Sign In  Sign Up Live-Chat

Vladimir Averkin

  • Funny: How the new powerful cryptography implemented in Word 2007 turns it into a perfect tool for document password removal.

    Today I will talk a bit about the Word 2007, its new document format DOCX, and its not very clever implementation of an old MS Word feature called Document Protection.

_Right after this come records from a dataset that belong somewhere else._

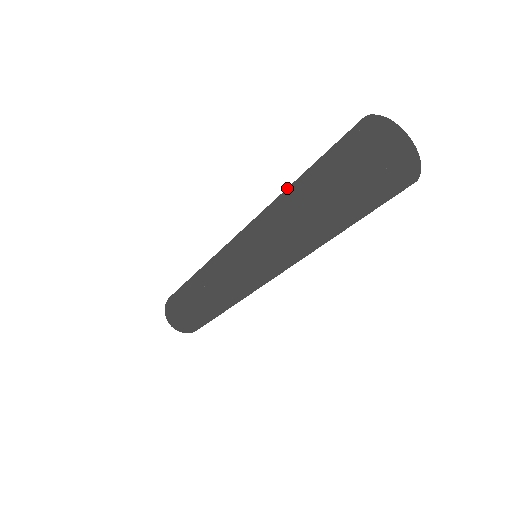
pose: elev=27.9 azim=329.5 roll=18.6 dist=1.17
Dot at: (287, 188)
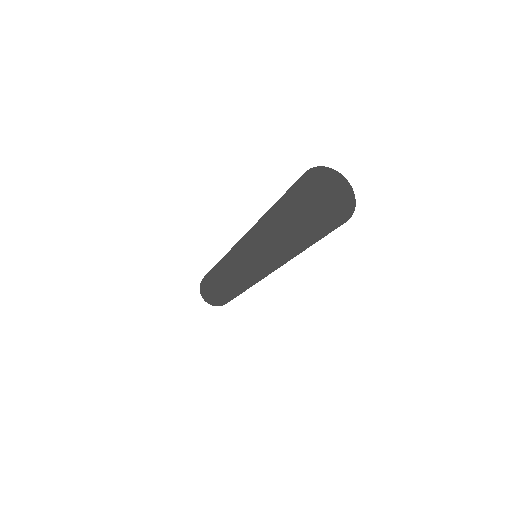
Dot at: occluded
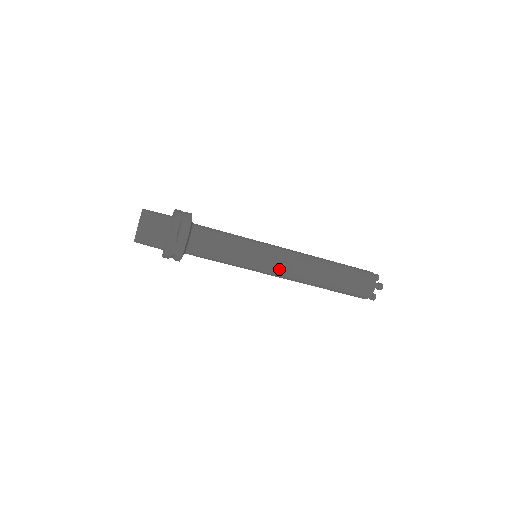
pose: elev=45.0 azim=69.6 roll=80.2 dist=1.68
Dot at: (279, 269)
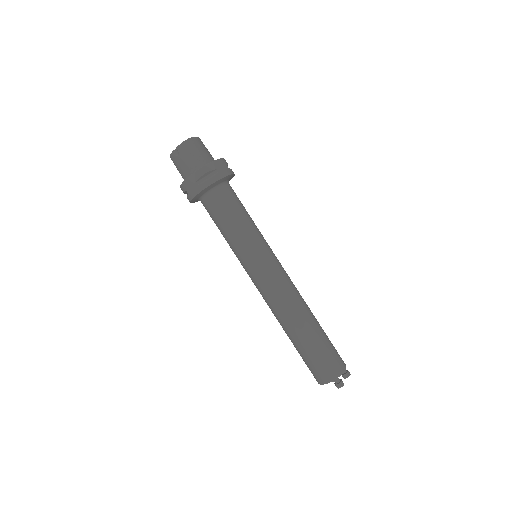
Dot at: (281, 270)
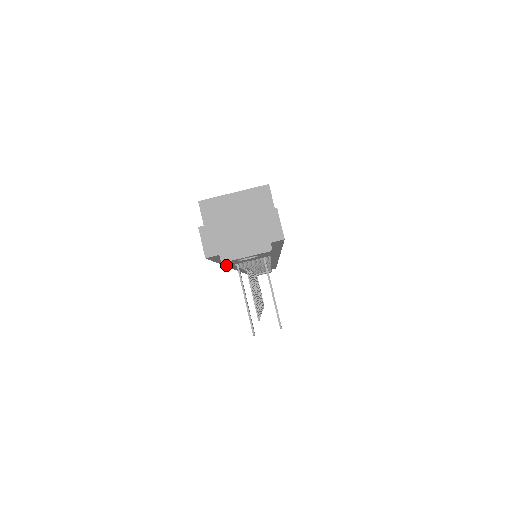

    So what is a document protection essentially? Called by Review | Protect Documents | Restrict Formatting and Editing in MS Word 2007, it allows you to set different types of protection, including Readonly, Tracked changes, Comments and Filling in forms. Very convenient to prevent undesired changes to the document template, it allows users to edit only certaing things in the document or, in read-only mode, disallows editing at all.  It comes as a feature of DOCX format. In \word\settings.xml package part it will look like this:

    <w:documentProtection w:edit="forms" w:enforcement="1" w:cryptProviderType="rsaFull" w:cryptAlgorithmClass="hash" w:cryptAlgorithmType="typeAny" w:cryptAlgorithmSid="4" w:cryptSpinCount="50000" w:hash="0AMSgIVdSif6F5unNC/Lk3rBvr4=" w:salt="m3sJnUyPgf0hUjz+U1Sdxg=="/>

    Of course, this type of document protection can be easily stripped away by removing the line above from the Settings package part. So it is just a fool-proof protection, to prevent unintended, accidental change to the documents. That is in fact explicitly stated in Office Open XML spec:

    Document protection is a set of restrictions used to prevent unintentional changes to all or part of a WordprocessingML document - since this protection does not encrypt the document, malicious applications may circumvent its use. This protection is not intended as a security feature and may be ignored.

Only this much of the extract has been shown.